▶ **EXERCISE**
Drop every image and restate the entries below word for word.

▶ **DATA SHOWN**
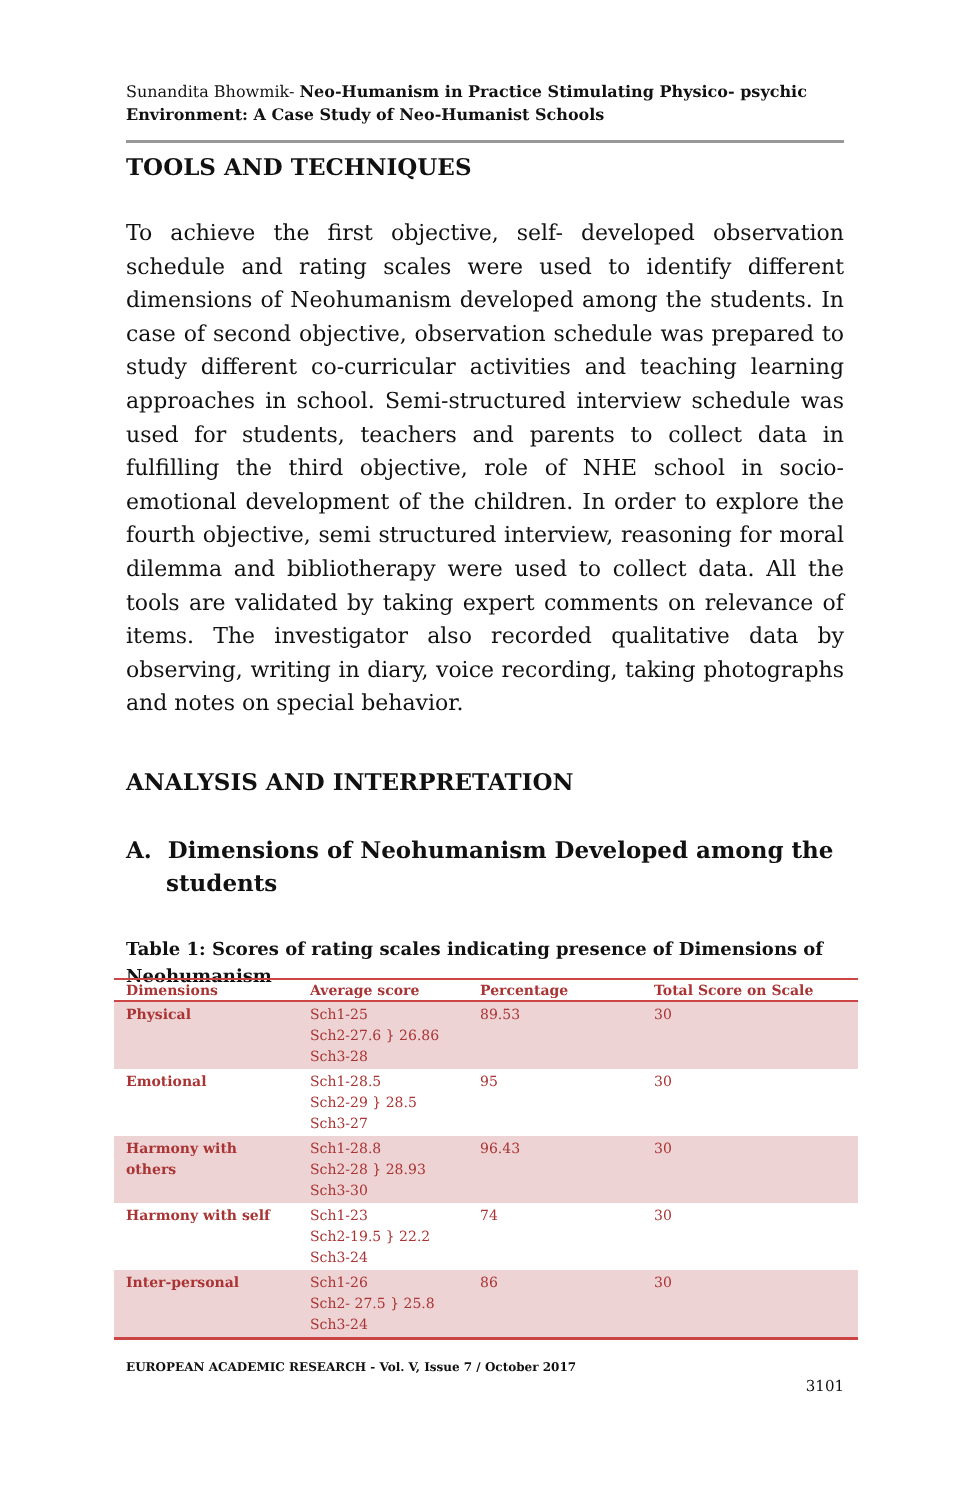Sunandita Bhowmik- Neo-Humanism in Practice Stimulating Physico- psychic Environment: A Case Study of Neo-Humanist Schools
TOOLS AND TECHNIQUES
To achieve the first objective, self- developed observation schedule and rating scales were used to identify different dimensions of Neohumanism developed among the students. In case of second objective, observation schedule was prepared to study different co-curricular activities and teaching learning approaches in school. Semi-structured interview schedule was used for students, teachers and parents to collect data in fulfilling the third objective, role of NHE school in socio-emotional development of the children. In order to explore the fourth objective, semi structured interview, reasoning for moral dilemma and bibliotherapy were used to collect data. All the tools are validated by taking expert comments on relevance of items. The investigator also recorded qualitative data by observing, writing in diary, voice recording, taking photographs and notes on special behavior.
ANALYSIS AND INTERPRETATION
A. Dimensions of Neohumanism Developed among the students
Table 1: Scores of rating scales indicating presence of Dimensions of Neohumanism
| Dimensions | Average score | Percentage | Total Score on Scale |
| --- | --- | --- | --- |
| Physical | Sch1-25 Sch2-27.6 } 26.86 Sch3-28 | 89.53 | 30 |
| Emotional | Sch1-28.5 Sch2-29 } 28.5 Sch3-27 | 95 | 30 |
| Harmony with others | Sch1-28.8 Sch2-28 } 28.93 Sch3-30 | 96.43 | 30 |
| Harmony with self | Sch1-23 Sch2-19.5 } 22.2 Sch3-24 | 74 | 30 |
| Inter-personal | Sch1-26 Sch2- 27.5 } 25.8 Sch3-24 | 86 | 30 |
EUROPEAN ACADEMIC RESEARCH - Vol. V, Issue 7 / October 2017
3101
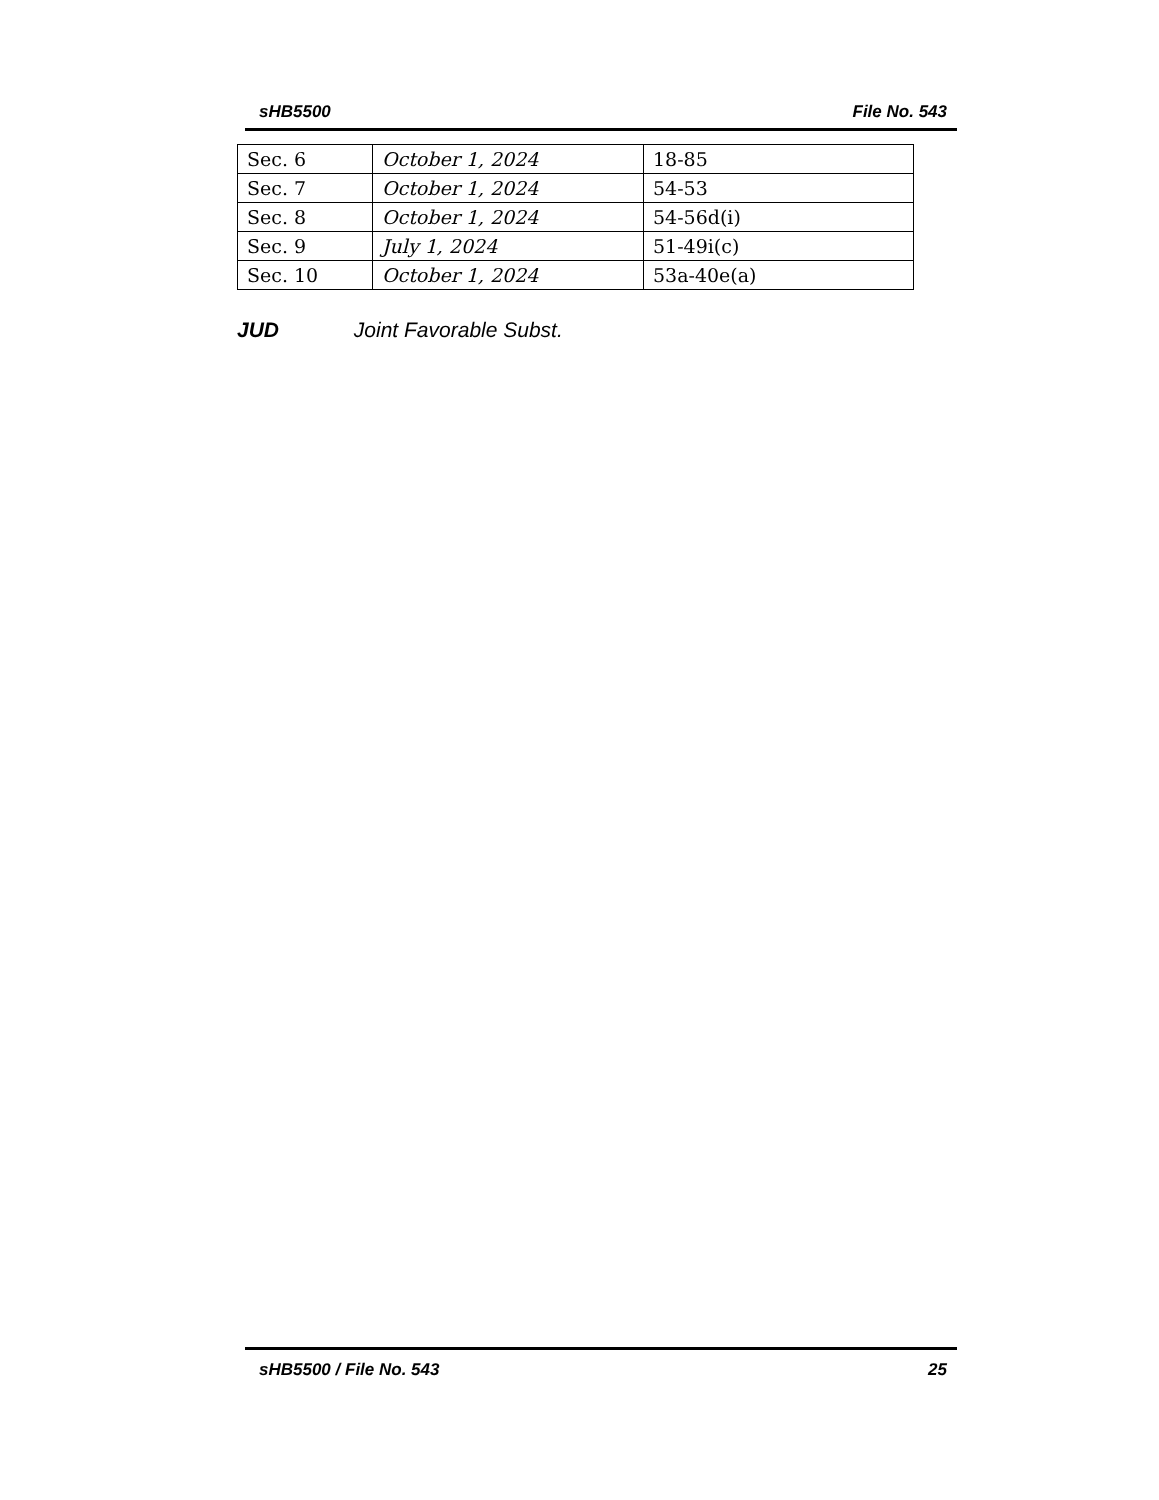sHB5500 File No. 543
| Sec. 6 | October 1, 2024 | 18-85 |
| Sec. 7 | October 1, 2024 | 54-53 |
| Sec. 8 | October 1, 2024 | 54-56d(i) |
| Sec. 9 | July 1, 2024 | 51-49i(c) |
| Sec. 10 | October 1, 2024 | 53a-40e(a) |
JUD Joint Favorable Subst.
sHB5500 / File No. 543 25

▶ **OUTPUT OF THE EXERCISE**
Sunandita Bhowmik- Neo-Humanism in Practice Stimulating Physico- psychic Environment: A Case Study of Neo-Humanist Schools
TOOLS AND TECHNIQUES
To achieve the first objective, self- developed observation schedule and rating scales were used to identify different dimensions of Neohumanism developed among the students. In case of second objective, observation schedule was prepared to study different co-curricular activities and teaching learning approaches in school. Semi-structured interview schedule was used for students, teachers and parents to collect data in fulfilling the third objective, role of NHE school in socio-emotional development of the children. In order to explore the fourth objective, semi structured interview, reasoning for moral dilemma and bibliotherapy were used to collect data. All the tools are validated by taking expert comments on relevance of items. The investigator also recorded qualitative data by observing, writing in diary, voice recording, taking photographs and notes on special behavior.
ANALYSIS AND INTERPRETATION
A. Dimensions of Neohumanism Developed among the students
Table 1: Scores of rating scales indicating presence of Dimensions of Neohumanism
| Dimensions | Average score | Percentage | Total Score on Scale |
| --- | --- | --- | --- |
| Physical | Sch1-25 Sch2-27.6 } 26.86 Sch3-28 | 89.53 | 30 |
| Emotional | Sch1-28.5 Sch2-29 } 28.5 Sch3-27 | 95 | 30 |
| Harmony with others | Sch1-28.8 Sch2-28 } 28.93 Sch3-30 | 96.43 | 30 |
| Harmony with self | Sch1-23 Sch2-19.5 } 22.2 Sch3-24 | 74 | 30 |
| Inter-personal | Sch1-26 Sch2- 27.5 } 25.8 Sch3-24 | 86 | 30 |
EUROPEAN ACADEMIC RESEARCH - Vol. V, Issue 7 / October 2017
3101
sHB5500 File No. 543
| Sec. 6 | October 1, 2024 | 18-85 |
| Sec. 7 | October 1, 2024 | 54-53 |
| Sec. 8 | October 1, 2024 | 54-56d(i) |
| Sec. 9 | July 1, 2024 | 51-49i(c) |
| Sec. 10 | October 1, 2024 | 53a-40e(a) |
JUD Joint Favorable Subst.
sHB5500 / File No. 543 25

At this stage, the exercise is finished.